Extract to read
See... what had happened was...

It all started with a dream.
I'm not kidding.

All of my life I have had incredibly vivid dreams. I've had a lot of odd dreams too. One of my favorite weird dreams was entirely in cartoon form. True story.

One night mid-2001 I went to sleep and had a very unusual dream. It was equal parts disturbing and intriguing.  The following day I found myself preoccupied with what I had experienced in my sleep the night before. Imagine my surprise that night when I went to sleep and had the exact same dream again. Needless to say, I was a bit freaked out. The analytical and critical parts of my brain dissected the dream throughout the following day looking for inconsistencies. There weren't any. What are the chances a person has the exact same dream twice in a row?

Things got even stranger after that. I continued to have the same dream night after night. It was as if my brain were stuck in one gear and unable to create anything else to entertain my mind as I slept. Not only did I continue to have the same dream but I began having it multiple times a night. No kidding. If I woke up to use the restroom, I would go back to sleep afterward and either pick up where I left off or go through the dream again.

As months went by, the dream started really started showing off. Each time I had the dream, I would participate in the mental movie as a different character. Yep. The weirdness just kept on overachieving.

It went like this: Any given night I would go to sleep, and once the dreaming started, I would become (for example) Victoria. As I experienced the dream through Victoria's eyes, I would also have her life history, personality, wealth of knowledge and experiences as my filter. I am 5'8. Victoria is 5'2". I saw life from her height rather than my own. Crazy, right? It gets better. No matter how many times I had the dream or what character's body I inhabited, the dialogue never changed. No aspect of the story changed, I just saw it all from a different perspective.

As Victoria, Lucy, James, Quincy, Jason or any other the other minor characters I would find myself so immersed in them that it would take me a few minutes to come back into myself upon waking. If the character were injured, I would awake with phantom pains so intense I would later check for blood. If the character were angry, I would awake in rage the likes of which I had never experienced myself. The same goes for joy, relief and any number of other emotions. I learned calming techniques so the dream decompression would only last a matter of seconds before I was able to step into my day as myself. Many days I remained traumatized by what I experienced the night before.

I honestly felt like I was losing my mind. I walked around with this secret world going on in my head at night. I began to watch the people around me, particularly church leaders and the like to see if maybe I was having some sort of prophetic dream, about them. Don't look at me like that. You may think that's a stretch, but after having the dream night after night and even multiple times a night, any explanation is a good one.

Dataset section
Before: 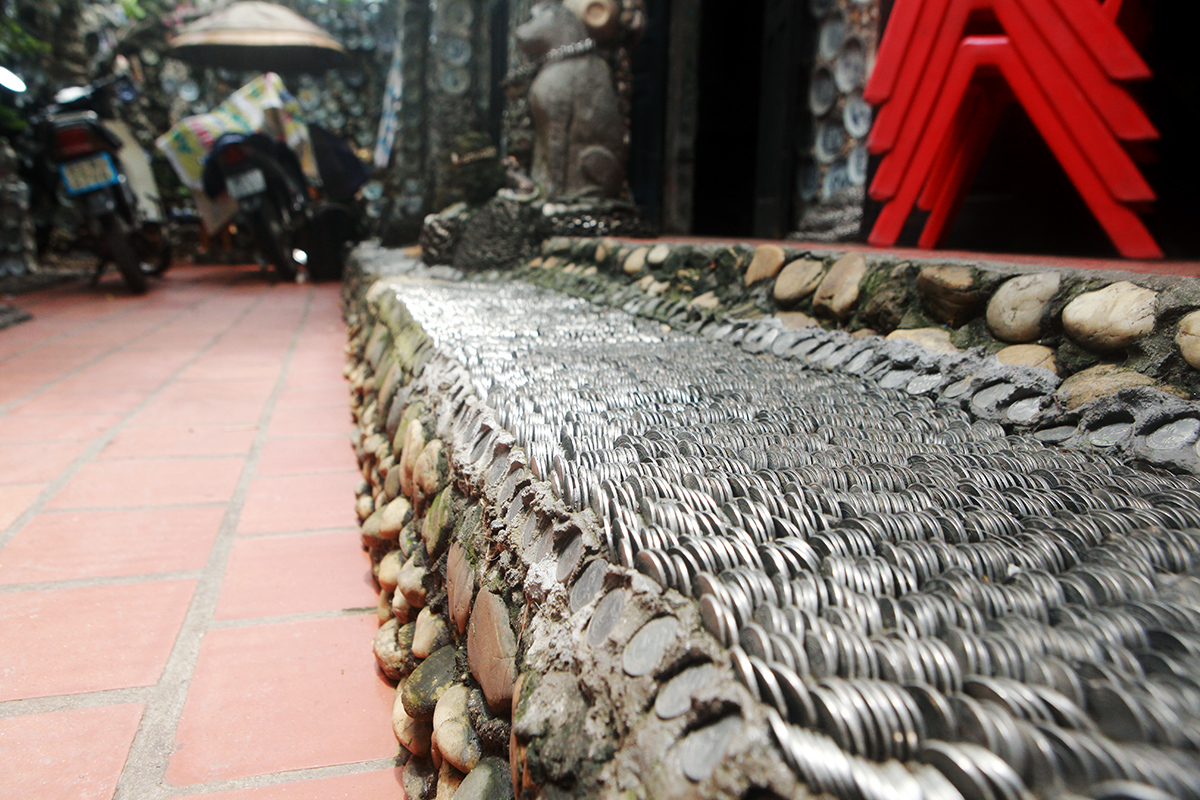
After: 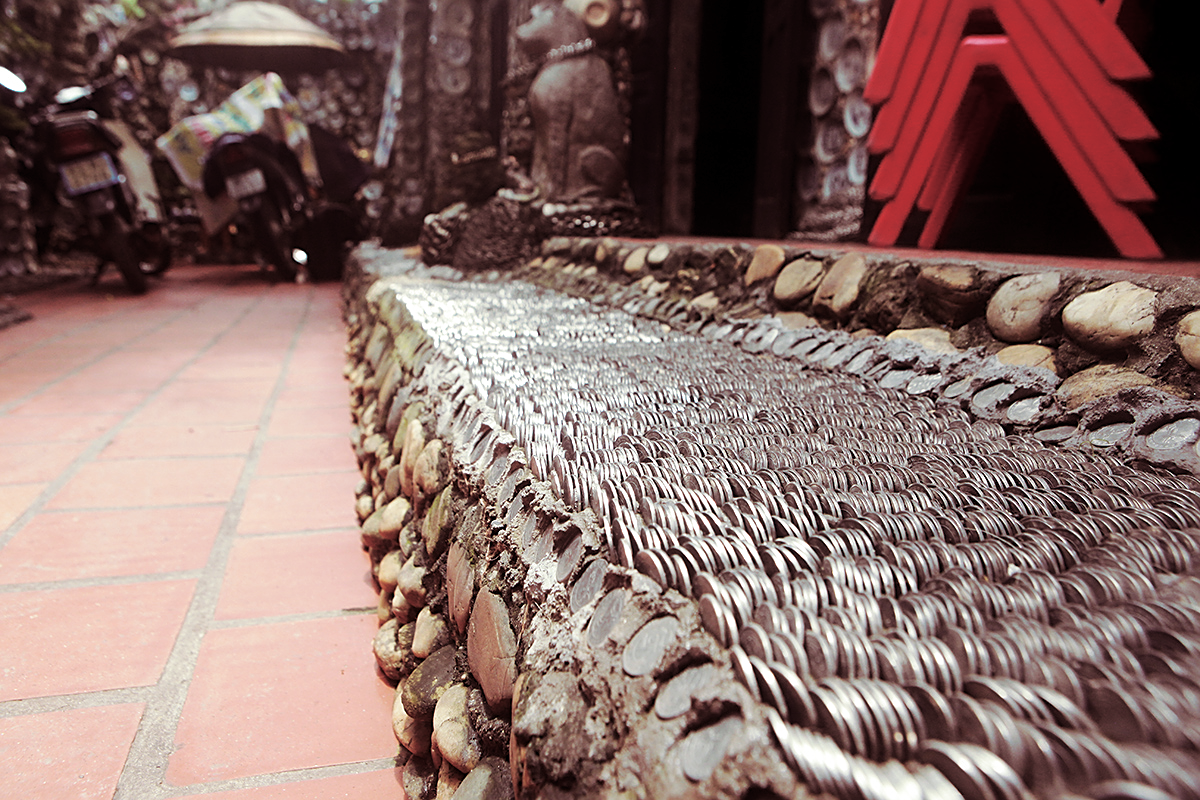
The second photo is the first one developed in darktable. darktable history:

Problem to solve
Answer these questions from the dream account:
1. In what year did the unusual dream first occur?
2. What heights are given for the narrator and for Victoria?
3. What did the narrator learn so that the dream decompression would last only a matter of seconds?
The accompanying data has no role in this work.

Response to this task
1. Mid-2001.
2. The narrator is 5'8, and Victoria is 5'2".
3. Calming techniques.